Task brief >> What you hand back must match the records word for word, with no pictures.

Input material >>

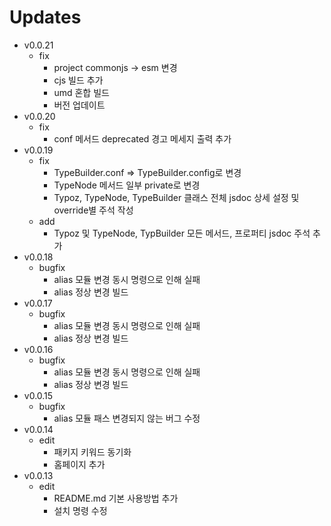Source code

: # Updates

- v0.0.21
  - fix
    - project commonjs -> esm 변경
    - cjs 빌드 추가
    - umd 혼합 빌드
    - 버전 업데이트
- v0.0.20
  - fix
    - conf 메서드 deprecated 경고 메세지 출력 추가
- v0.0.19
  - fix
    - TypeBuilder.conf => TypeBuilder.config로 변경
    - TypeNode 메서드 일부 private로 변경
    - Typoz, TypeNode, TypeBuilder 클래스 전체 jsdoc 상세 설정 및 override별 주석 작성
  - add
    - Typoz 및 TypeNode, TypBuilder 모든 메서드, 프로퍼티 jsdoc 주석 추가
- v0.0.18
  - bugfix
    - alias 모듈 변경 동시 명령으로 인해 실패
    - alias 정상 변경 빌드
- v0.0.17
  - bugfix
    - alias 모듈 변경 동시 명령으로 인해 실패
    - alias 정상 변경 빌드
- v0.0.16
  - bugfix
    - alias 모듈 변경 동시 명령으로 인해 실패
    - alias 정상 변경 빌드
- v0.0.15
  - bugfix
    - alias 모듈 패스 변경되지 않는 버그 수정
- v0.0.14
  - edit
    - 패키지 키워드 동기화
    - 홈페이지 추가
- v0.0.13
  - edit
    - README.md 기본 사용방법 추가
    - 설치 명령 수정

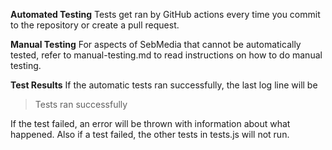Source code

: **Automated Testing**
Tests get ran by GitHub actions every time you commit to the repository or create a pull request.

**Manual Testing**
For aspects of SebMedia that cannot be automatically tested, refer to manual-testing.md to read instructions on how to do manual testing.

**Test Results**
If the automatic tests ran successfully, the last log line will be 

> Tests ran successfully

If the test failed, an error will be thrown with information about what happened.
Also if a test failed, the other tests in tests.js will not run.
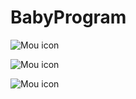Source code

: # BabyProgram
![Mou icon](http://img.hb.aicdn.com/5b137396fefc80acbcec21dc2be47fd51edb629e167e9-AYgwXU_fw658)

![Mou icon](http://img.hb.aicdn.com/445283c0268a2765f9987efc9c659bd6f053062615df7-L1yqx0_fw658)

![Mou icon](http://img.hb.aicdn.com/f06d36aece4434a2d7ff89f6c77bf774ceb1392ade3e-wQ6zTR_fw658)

Expected answer >>
Source code

: # Updates

- v0.0.21
  - fix
    - project commonjs -> esm 변경
    - cjs 빌드 추가
    - umd 혼합 빌드
    - 버전 업데이트
- v0.0.20
  - fix
    - conf 메서드 deprecated 경고 메세지 출력 추가
- v0.0.19
  - fix
    - TypeBuilder.conf => TypeBuilder.config로 변경
    - TypeNode 메서드 일부 private로 변경
    - Typoz, TypeNode, TypeBuilder 클래스 전체 jsdoc 상세 설정 및 override별 주석 작성
  - add
    - Typoz 및 TypeNode, TypBuilder 모든 메서드, 프로퍼티 jsdoc 주석 추가
- v0.0.18
  - bugfix
    - alias 모듈 변경 동시 명령으로 인해 실패
    - alias 정상 변경 빌드
- v0.0.17
  - bugfix
    - alias 모듈 변경 동시 명령으로 인해 실패
    - alias 정상 변경 빌드
- v0.0.16
  - bugfix
    - alias 모듈 변경 동시 명령으로 인해 실패
    - alias 정상 변경 빌드
- v0.0.15
  - bugfix
    - alias 모듈 패스 변경되지 않는 버그 수정
- v0.0.14
  - edit
    - 패키지 키워드 동기화
    - 홈페이지 추가
- v0.0.13
  - edit
    - README.md 기본 사용방법 추가
    - 설치 명령 수정

Source code

: **Automated Testing**
Tests get ran by GitHub actions every time you commit to the repository or create a pull request.

**Manual Testing**
For aspects of SebMedia that cannot be automatically tested, refer to manual-testing.md to read instructions on how to do manual testing.

**Test Results**
If the automatic tests ran successfully, the last log line will be 

> Tests ran successfully

If the test failed, an error will be thrown with information about what happened.
Also if a test failed, the other tests in tests.js will not run.
Source code

: # BabyProgram
![Mou icon](http://img.hb.aicdn.com/5b137396fefc80acbcec21dc2be47fd51edb629e167e9-AYgwXU_fw658)

![Mou icon](http://img.hb.aicdn.com/445283c0268a2765f9987efc9c659bd6f053062615df7-L1yqx0_fw658)

![Mou icon](http://img.hb.aicdn.com/f06d36aece4434a2d7ff89f6c77bf774ceb1392ade3e-wQ6zTR_fw658)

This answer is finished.